主な業態 「リヴァ デリ エトゥルスキ」「ピッツェリア・トラットリア ナプレ」「アミーコビオ エ ナプレ」
企業HP http://www.bellavita.co.jp/

地元スキーヤーにはぜんぜん敵わない。心に炎が宿る。

「荒木大輔がいた調布リトルから勧誘された」と、今回ご登場いただいた中村雅彦氏はいう。株式会社べラヴィータの代表取締役である。生年月日は1957年10月16日。「荒木大輔」というあたりからも、年代がわかろうというものだ。 生まれも、育ちも東京都世田谷区成城。「成城というだけで、金持ちと間違われる」と笑う。父は画家。兄は建築家。芸術的な家系である。

• **課題**
抜粋箇所をもとに、次の問いに答えなさい。
1. 主な業態として最初に挙げられている店名は何か。
2. 中村雅彦氏の生年月日はいつか。
3. 中村雅彦氏の父と兄の職業はそれぞれ何か。

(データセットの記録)
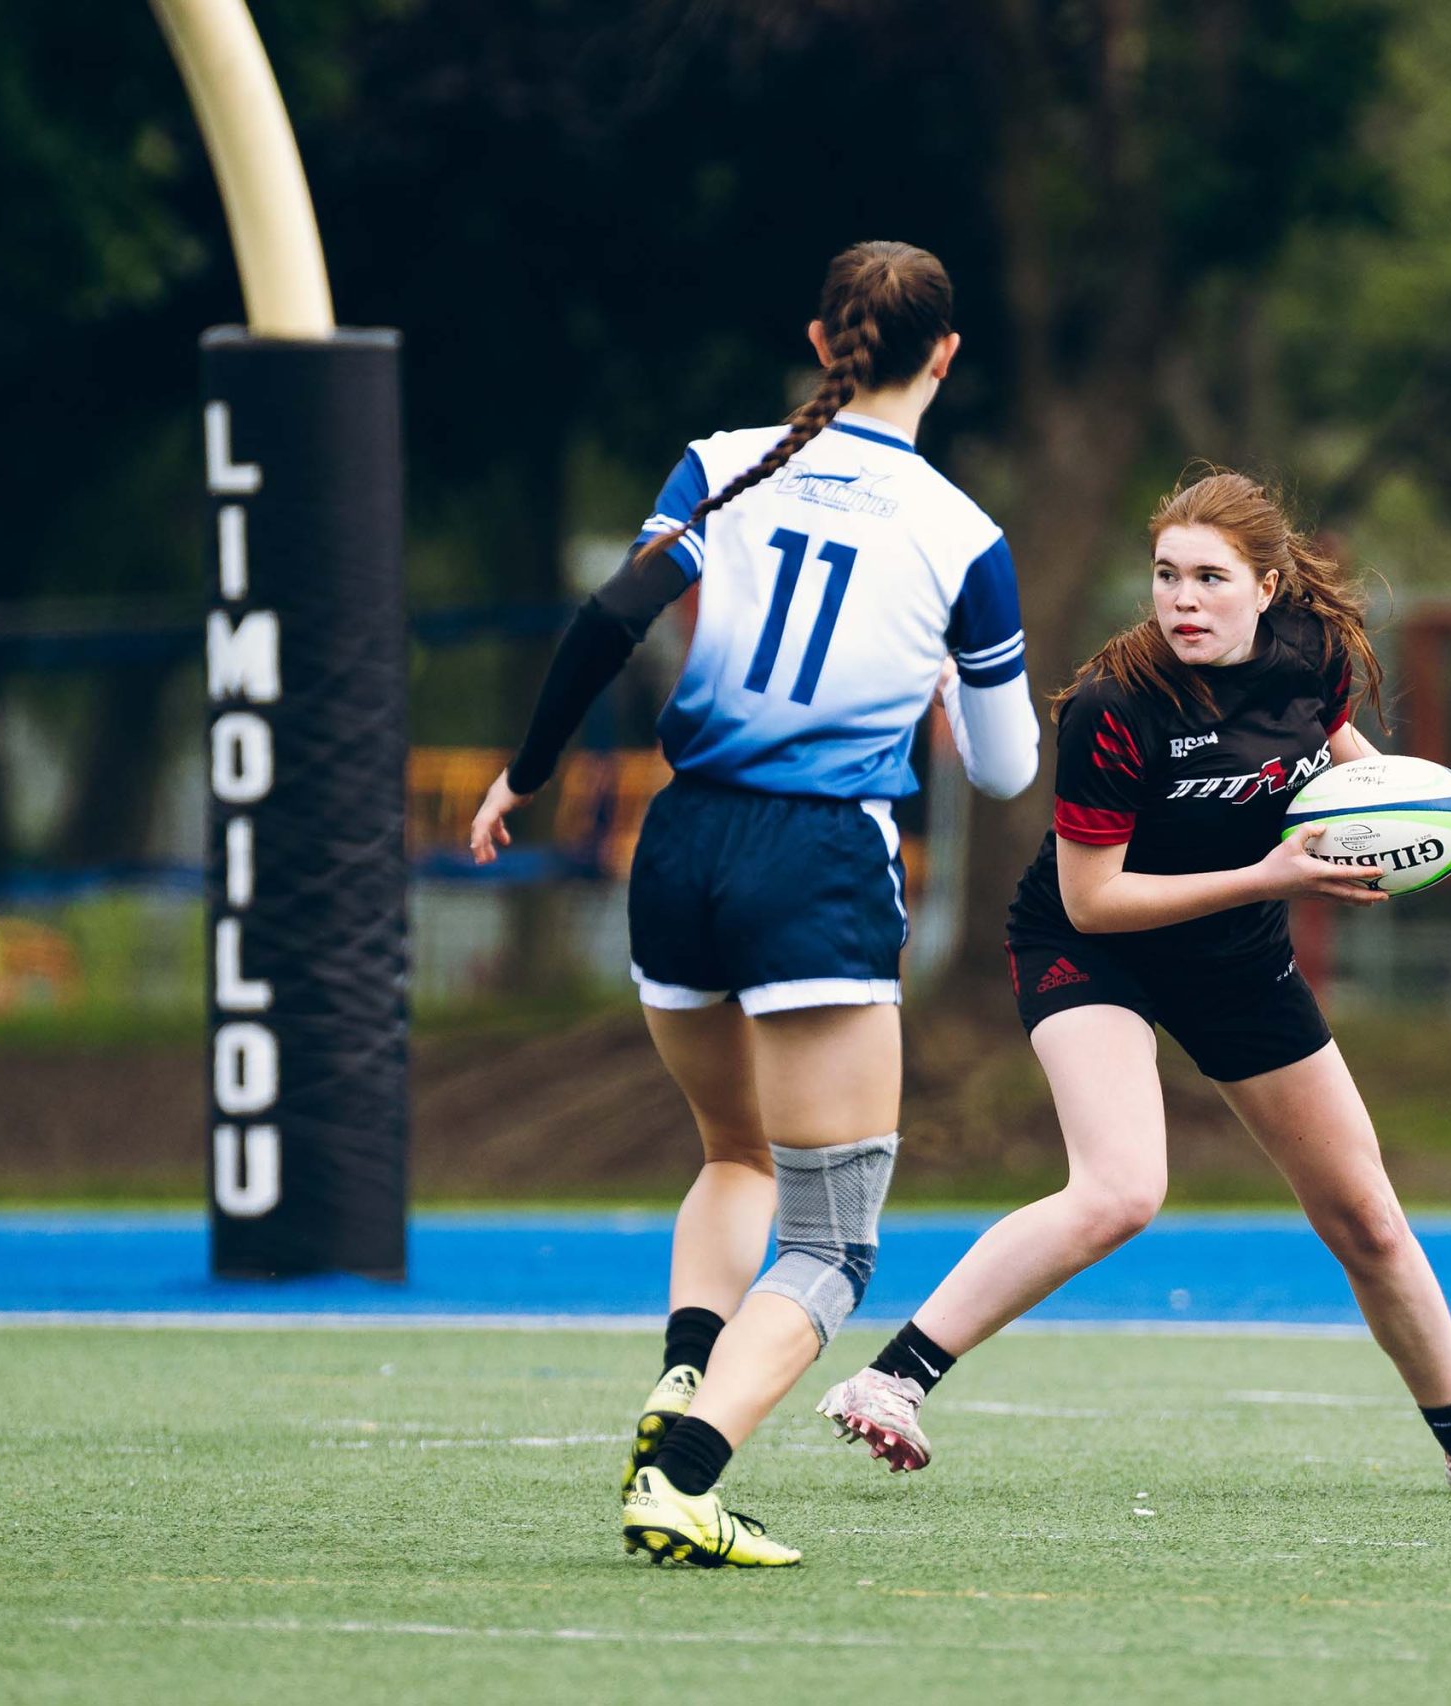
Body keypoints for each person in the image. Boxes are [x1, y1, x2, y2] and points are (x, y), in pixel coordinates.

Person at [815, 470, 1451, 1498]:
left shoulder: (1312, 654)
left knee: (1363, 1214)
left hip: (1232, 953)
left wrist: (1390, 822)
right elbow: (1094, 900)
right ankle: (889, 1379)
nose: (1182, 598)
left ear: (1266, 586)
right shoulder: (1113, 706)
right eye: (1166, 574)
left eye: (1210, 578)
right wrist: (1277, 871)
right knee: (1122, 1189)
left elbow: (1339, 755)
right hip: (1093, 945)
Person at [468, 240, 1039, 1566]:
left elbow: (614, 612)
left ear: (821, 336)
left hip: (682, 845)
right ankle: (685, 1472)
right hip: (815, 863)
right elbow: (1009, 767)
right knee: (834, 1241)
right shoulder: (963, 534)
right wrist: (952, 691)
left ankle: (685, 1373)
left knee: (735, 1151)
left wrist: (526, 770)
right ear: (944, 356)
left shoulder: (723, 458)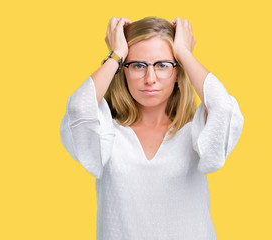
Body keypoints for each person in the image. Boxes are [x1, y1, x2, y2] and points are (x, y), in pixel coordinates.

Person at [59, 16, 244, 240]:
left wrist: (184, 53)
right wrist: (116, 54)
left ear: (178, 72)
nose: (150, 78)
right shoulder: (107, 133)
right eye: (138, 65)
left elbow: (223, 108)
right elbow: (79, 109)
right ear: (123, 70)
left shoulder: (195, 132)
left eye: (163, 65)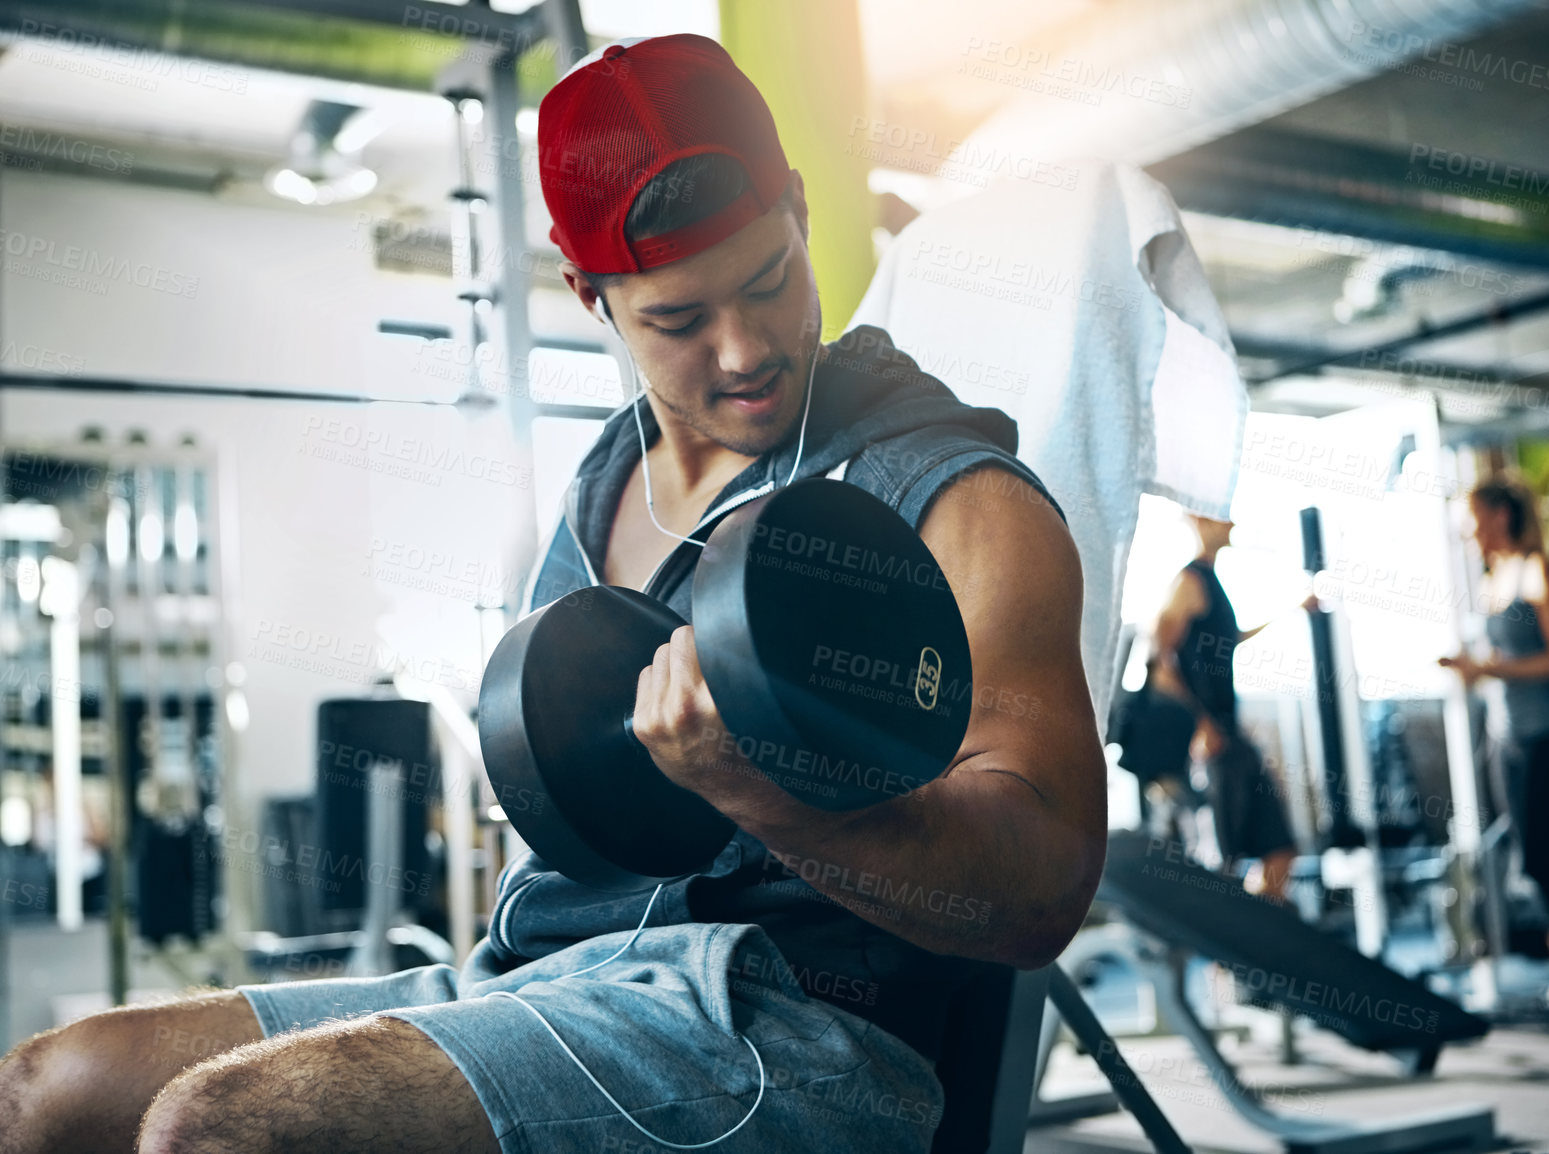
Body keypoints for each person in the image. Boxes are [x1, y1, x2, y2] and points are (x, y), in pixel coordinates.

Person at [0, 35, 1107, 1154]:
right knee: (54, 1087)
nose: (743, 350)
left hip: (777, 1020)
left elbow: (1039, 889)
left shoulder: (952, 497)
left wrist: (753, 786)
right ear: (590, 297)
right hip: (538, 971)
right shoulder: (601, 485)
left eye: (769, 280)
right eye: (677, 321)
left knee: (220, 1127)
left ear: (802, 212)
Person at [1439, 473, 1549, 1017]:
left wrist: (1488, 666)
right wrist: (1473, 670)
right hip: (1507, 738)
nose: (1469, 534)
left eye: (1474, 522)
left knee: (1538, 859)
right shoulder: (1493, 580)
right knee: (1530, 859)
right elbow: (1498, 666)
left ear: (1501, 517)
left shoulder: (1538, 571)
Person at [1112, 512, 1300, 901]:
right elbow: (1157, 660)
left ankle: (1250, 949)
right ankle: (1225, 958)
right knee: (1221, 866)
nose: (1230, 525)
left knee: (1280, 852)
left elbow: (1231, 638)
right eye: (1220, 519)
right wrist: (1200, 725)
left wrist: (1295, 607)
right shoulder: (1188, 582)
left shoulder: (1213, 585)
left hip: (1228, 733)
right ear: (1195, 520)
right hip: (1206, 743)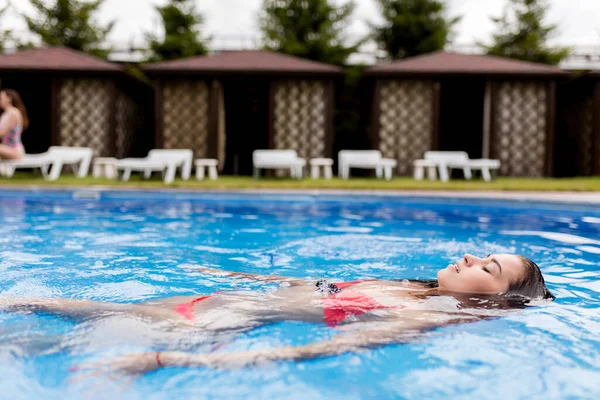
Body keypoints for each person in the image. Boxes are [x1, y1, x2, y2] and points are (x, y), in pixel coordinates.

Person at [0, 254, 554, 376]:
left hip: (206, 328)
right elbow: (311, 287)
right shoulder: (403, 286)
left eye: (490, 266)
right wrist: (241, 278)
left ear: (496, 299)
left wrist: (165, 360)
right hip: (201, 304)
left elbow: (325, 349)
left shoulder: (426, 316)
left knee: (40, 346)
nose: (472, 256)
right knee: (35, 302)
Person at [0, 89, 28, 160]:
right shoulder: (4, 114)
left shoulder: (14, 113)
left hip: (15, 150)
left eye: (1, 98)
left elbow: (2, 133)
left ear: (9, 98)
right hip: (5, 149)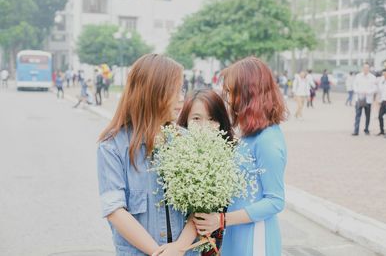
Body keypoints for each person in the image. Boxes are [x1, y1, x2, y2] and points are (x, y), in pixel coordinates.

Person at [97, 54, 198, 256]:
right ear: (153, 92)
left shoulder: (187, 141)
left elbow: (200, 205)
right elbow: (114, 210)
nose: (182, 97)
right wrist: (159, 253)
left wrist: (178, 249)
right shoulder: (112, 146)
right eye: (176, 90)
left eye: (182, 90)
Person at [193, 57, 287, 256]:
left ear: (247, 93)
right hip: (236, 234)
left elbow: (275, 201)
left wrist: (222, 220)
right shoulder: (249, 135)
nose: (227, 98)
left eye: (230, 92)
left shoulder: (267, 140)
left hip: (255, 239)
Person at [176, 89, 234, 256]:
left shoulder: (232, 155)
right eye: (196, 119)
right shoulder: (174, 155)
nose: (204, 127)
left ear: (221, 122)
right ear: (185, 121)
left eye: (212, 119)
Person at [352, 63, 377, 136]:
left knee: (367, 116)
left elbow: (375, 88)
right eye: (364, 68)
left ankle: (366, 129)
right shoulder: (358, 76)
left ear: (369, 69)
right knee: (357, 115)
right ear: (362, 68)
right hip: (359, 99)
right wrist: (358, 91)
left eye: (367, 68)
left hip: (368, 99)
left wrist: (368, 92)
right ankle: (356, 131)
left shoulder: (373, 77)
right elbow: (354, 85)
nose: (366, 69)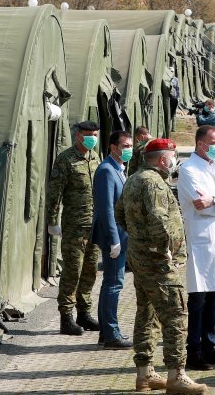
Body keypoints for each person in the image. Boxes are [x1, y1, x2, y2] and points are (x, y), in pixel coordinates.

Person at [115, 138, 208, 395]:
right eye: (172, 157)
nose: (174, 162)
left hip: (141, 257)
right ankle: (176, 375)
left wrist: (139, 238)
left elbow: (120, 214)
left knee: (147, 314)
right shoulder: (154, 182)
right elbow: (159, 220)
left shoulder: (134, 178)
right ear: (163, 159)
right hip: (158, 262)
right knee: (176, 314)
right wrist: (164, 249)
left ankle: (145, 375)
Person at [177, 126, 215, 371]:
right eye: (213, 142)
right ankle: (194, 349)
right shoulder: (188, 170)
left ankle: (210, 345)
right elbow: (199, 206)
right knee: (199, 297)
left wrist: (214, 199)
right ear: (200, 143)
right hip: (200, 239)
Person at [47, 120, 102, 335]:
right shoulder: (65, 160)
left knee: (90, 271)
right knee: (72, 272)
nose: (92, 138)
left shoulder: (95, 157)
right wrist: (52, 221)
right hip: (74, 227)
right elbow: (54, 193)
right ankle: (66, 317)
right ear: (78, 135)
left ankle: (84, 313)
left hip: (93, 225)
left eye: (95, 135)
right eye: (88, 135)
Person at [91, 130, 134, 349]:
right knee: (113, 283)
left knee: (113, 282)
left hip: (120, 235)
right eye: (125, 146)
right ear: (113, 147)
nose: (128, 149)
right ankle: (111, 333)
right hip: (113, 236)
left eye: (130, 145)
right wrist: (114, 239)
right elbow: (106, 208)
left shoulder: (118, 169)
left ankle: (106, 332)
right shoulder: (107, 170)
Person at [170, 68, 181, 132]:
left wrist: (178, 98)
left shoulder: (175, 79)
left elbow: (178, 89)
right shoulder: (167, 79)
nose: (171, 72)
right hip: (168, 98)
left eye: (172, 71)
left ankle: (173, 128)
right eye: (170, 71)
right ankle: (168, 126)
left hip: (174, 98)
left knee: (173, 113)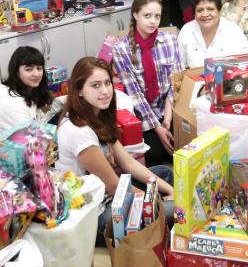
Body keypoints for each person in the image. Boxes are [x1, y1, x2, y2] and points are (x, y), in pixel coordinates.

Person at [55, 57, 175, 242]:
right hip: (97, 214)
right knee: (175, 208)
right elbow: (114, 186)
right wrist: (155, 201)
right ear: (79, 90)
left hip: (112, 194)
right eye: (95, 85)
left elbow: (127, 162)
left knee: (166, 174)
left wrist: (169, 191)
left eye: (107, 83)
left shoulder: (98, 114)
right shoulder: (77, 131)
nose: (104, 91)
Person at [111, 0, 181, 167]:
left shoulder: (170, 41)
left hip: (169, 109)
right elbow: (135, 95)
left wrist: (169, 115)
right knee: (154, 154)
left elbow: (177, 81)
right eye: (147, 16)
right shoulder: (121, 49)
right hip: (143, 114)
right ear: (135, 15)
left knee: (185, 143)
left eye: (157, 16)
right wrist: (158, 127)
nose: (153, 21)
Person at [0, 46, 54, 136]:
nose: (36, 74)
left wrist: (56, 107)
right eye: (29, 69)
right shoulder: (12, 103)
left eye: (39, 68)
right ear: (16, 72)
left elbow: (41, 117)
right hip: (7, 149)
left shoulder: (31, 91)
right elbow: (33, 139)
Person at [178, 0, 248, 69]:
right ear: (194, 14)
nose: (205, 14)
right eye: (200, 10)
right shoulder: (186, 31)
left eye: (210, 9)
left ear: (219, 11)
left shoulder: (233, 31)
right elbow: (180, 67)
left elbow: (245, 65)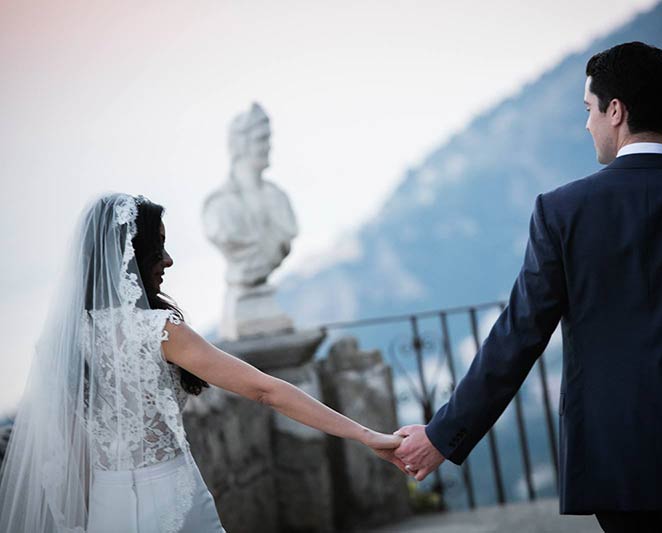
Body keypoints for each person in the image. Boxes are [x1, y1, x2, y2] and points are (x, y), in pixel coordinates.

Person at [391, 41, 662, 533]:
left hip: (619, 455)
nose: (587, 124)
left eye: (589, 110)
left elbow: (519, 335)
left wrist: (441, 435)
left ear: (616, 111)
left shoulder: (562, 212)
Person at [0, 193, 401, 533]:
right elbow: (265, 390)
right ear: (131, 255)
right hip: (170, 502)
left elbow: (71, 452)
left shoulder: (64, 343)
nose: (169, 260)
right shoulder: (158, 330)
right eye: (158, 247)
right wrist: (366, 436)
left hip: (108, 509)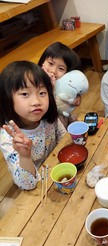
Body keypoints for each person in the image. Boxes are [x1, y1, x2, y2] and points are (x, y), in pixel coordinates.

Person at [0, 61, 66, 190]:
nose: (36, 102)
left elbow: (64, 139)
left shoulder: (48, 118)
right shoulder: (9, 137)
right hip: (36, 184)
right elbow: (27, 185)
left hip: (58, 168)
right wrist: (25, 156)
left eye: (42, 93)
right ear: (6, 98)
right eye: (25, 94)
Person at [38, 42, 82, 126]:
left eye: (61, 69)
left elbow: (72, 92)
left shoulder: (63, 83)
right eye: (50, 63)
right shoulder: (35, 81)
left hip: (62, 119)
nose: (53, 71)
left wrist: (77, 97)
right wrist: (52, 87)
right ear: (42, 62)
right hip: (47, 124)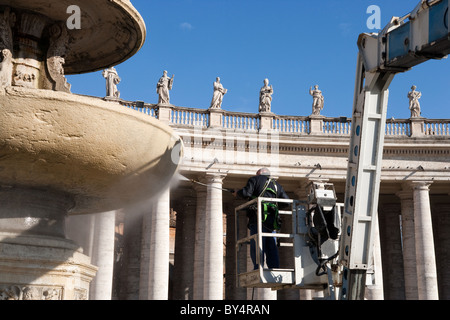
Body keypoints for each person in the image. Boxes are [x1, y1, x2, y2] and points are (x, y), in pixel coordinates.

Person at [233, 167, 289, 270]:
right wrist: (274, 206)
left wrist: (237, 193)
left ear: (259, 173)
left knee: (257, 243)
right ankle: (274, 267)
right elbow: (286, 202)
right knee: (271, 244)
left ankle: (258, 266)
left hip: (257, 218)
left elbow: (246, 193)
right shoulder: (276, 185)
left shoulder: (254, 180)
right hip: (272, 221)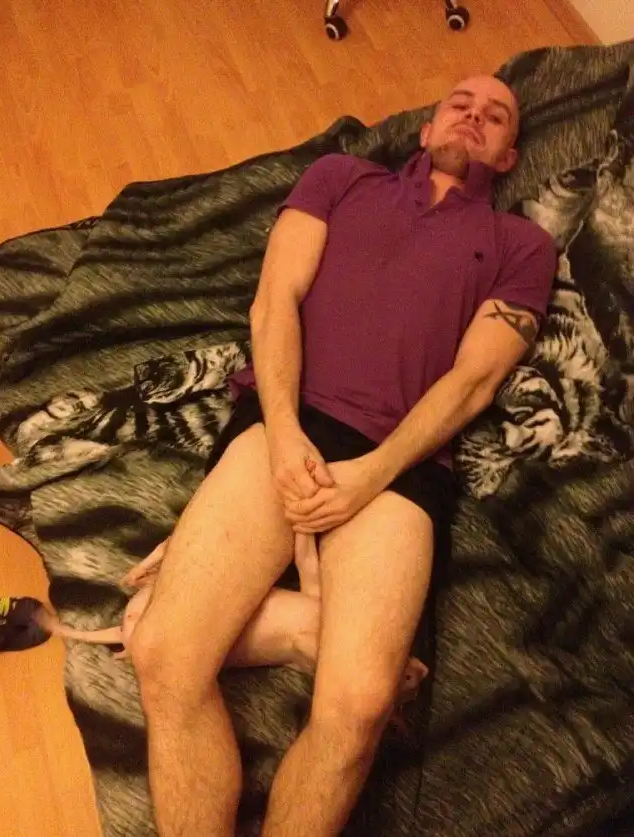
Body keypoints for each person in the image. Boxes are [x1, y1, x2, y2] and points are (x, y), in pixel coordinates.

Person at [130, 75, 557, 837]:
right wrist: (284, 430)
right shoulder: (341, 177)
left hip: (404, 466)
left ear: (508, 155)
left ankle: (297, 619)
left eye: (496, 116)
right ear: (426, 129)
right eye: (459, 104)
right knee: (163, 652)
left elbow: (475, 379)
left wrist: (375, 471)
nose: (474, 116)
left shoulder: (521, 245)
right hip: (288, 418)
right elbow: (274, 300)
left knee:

• **解答**
1. 「リヴァ デリ エトゥルスキ」です。
2. 1957年10月16日です。
3. 父は画家で、兄は建築家です。